Text shown →
The father, Arthur Wesley Finnemore, told the magistrates: “During the 1914-18 war I was told I was fighting for freedom. I should like to have a little of that.”
He claimed that he was being denied the right of his own conscience and made to “mistrust my own maker.” That was why he had not applied for National Insurance cards.
. . .
Arthur Wesley Finnemore, known as Wesley and after whom my son is named, is bullshitting in my view. He most certainly was a bit of a god-squadder but that wasn’t the reason he didn’t pay his national insurance for eight years. Shortly after I married, a neighbour said of my father-in-law (Wesely’s son) that he ‘would skin a turd to save a penny’ and I don’t doubt that a certain parsimonious streak ran (and runs) through some of the family.
For example, the cottage in which I live was once ‘the farmhouse of the manor’. That makes it sound quite big but it isn’t. Apparently it dates from around the 14th/15th and predates the manor house which as ‘first renovated’ in the 16th. Old Wesley had been a tenant farmer on Bodmin Moor when, at the beginning of the 1930s, the farmhouse, our cottage, the cottage he moved into when he retired in the mid 1990s and another farm several miles away near St Kew came up for sale as a job lot, apparently as a very good price - £3,000, around £200,000 now (for which you can’t today buy a rabbit hutch in London).

Required work →
1. Please transcribe the Finnemore family passage word for word, starting at "Arthur Wesley Finnemore, known" and ending at "of the family.".
2. Write the next part of the Finnemore family passage, picking up right after its final sentence.
The records that come next are unrelated to the Finnemore family passage.

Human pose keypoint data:
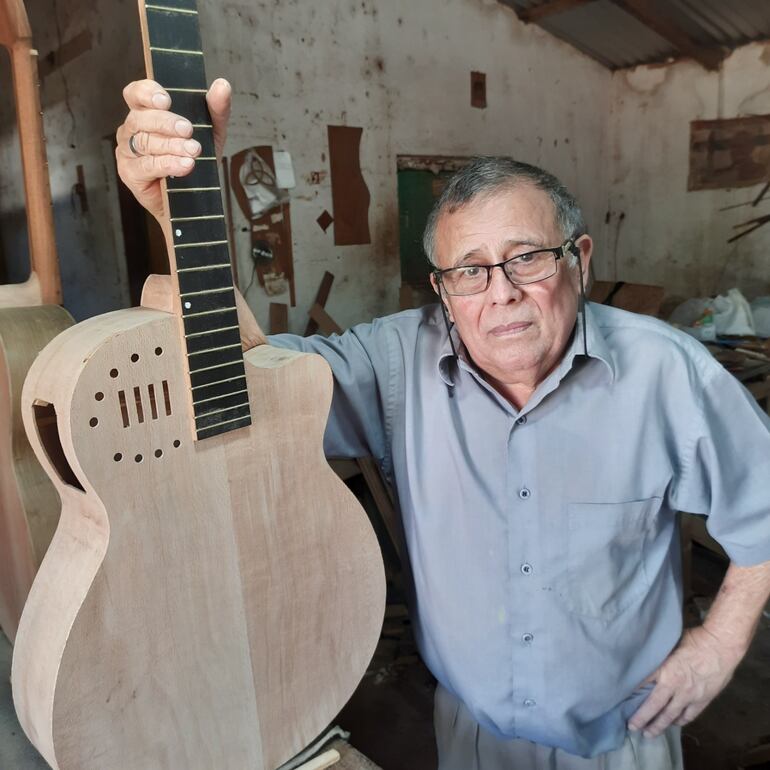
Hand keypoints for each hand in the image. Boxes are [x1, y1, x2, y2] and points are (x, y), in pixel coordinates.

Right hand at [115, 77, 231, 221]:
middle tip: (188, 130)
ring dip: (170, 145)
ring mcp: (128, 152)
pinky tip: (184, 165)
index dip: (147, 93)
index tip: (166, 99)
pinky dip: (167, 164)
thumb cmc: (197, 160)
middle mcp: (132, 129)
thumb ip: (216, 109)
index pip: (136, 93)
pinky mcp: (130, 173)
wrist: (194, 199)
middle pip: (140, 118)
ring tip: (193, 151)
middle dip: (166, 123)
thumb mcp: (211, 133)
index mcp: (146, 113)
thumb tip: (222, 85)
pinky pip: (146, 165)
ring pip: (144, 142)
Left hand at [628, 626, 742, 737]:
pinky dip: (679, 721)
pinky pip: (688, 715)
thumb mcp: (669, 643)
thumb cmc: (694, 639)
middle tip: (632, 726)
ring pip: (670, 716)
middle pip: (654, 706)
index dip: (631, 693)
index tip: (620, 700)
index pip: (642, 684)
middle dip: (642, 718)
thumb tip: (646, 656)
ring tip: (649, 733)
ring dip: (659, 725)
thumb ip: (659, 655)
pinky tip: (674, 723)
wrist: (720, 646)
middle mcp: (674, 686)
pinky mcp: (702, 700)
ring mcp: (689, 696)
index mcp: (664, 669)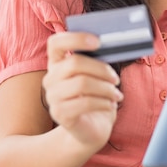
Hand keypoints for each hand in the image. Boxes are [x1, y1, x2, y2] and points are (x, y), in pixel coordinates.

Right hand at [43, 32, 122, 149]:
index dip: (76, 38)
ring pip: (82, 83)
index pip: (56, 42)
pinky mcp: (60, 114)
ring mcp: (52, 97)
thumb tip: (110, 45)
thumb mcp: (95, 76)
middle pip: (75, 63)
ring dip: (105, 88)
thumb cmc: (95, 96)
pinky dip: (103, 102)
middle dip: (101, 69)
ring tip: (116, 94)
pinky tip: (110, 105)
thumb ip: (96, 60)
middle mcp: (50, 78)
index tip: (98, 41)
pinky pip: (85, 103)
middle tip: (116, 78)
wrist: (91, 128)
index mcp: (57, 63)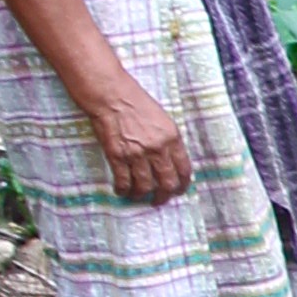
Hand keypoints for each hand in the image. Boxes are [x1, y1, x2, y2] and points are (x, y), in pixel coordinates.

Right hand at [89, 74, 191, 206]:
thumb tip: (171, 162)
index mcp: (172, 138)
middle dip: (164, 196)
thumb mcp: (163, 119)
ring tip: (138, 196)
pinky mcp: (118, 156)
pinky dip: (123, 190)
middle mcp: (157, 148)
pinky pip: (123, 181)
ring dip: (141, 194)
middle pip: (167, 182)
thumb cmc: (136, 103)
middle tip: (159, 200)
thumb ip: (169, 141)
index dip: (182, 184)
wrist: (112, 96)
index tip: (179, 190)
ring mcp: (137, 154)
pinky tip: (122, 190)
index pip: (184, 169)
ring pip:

Written responses →
1.
Arthur Wesley Finnemore, known as Wesley and after whom my son is named, is bullshitting in my view. He most certainly was a bit of a god-squadder but that wasn’t the reason he didn’t pay his national insurance for eight years. Shortly after I married, a neighbour said of my father-in-law (Wesely’s son) that he ‘would skin a turd to save a penny’ and I don’t doubt that a certain parsimonious streak ran (and runs) through some of the family.

2.
At the price there would have been some interest, and quite how old Wesley pipped everyone else to the post I don’t know, but he did. The trouble was that neither he nor his son ever liked spending even the slightest amount on maintaining the farmhouse, so bit by bit it deteriorated, until my sister-in-law (who had married into the family and was not inflicted by the parsimony gene) decided to renovate a great deal of it so she could start her ‘farm holidays for families for young children business’. Incidentally, I am certainly not talking out of school but the family would kill me if they ever read this, but the chances of them ever happening upon this blog are slight to non-existent. And if they do, I shall probably have long been pushing up the daisies.
So Wesley’s plea from the heart that he was being forced ‘to mistrust his own maker’ is bullshit as far as I am concerned (quite apart from the fact that it doesn’t actually make any sense at all - in what way?). He just didn’t like spending any money.
I met him in the late 1980s once or twice before he died, but what I know of him is what I have been told. He was a strong Methodist - a very strong and very manic Methodist by all accounts who would not tolerate alcohol in the house and, I heard just this last Christmas, at Christmas lunch went around smelling everyone’s Coca Cola to make sure there was no booze in it.
Another story I heard was that the last tenants to live in our cottage before were a family of whom the wife was apparently a bit of a goer and sought out the company of the US servicemen who were stationed locally at Hengar Manor in the run-up to D Day. Quite possibly money changed hands. When Wesley found out, he evicted the whole family. Our cottage then slowly became derelict and was used as a cowshed until it was given to my wife who renovated it (doing much of the work herself - she was said to be the only young woman for many miles around to have her own concrete mixer).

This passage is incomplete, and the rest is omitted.